**WHAT THIS TASK INVOLVES:** Repeat the material word for word, beginning at the line that contains "Here is a thermometer" and stopping after the line that contains "It says -1°C".

**DATASET EXTRACT:**
* * *

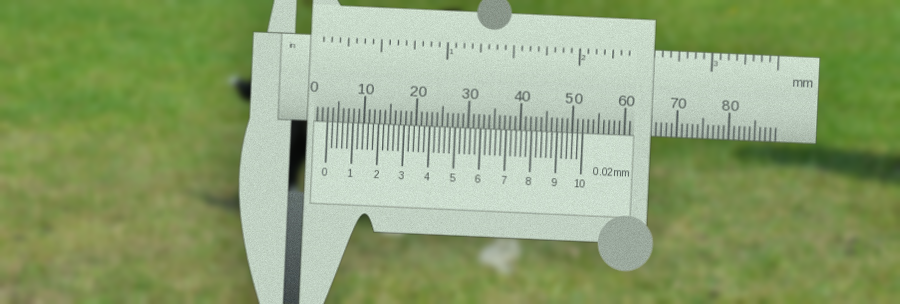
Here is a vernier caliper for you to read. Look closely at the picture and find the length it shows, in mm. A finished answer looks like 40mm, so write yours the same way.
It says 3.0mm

* * *

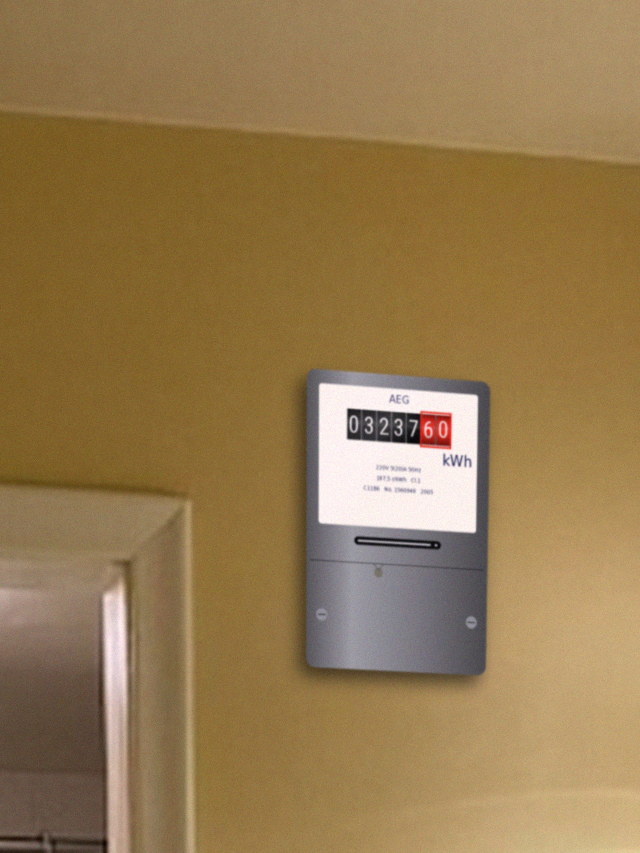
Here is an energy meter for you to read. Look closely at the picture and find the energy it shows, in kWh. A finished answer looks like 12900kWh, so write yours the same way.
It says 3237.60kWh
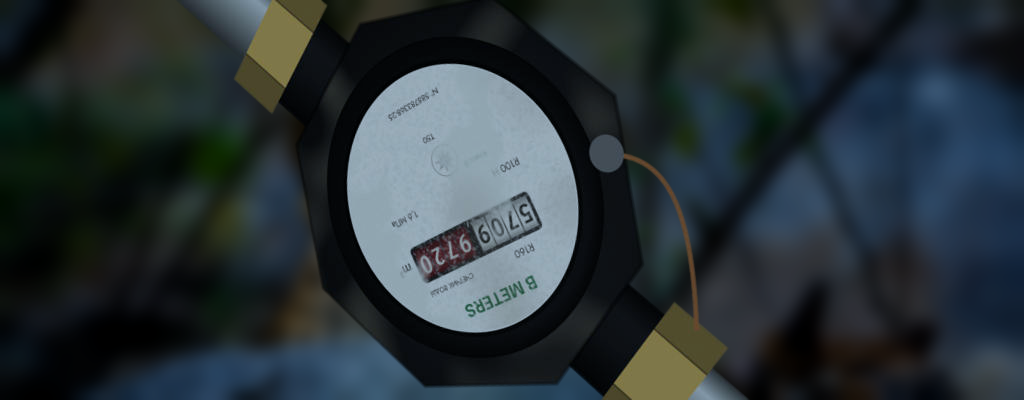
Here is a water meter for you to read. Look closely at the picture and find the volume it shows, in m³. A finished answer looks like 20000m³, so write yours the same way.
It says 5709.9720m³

* * *

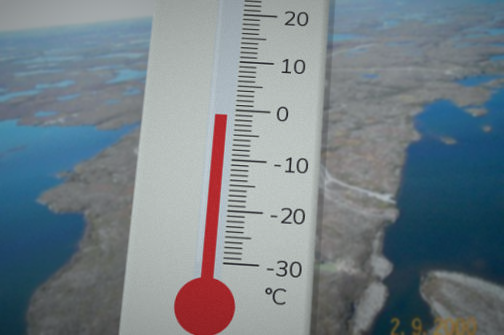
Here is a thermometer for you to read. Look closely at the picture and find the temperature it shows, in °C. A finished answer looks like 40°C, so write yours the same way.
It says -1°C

* * *

**TASK SOLUTION:**
Here is a thermometer for you to read. Look closely at the picture and find the temperature it shows, in °C. A finished answer looks like 40°C, so write yours the same way.
It says -1°C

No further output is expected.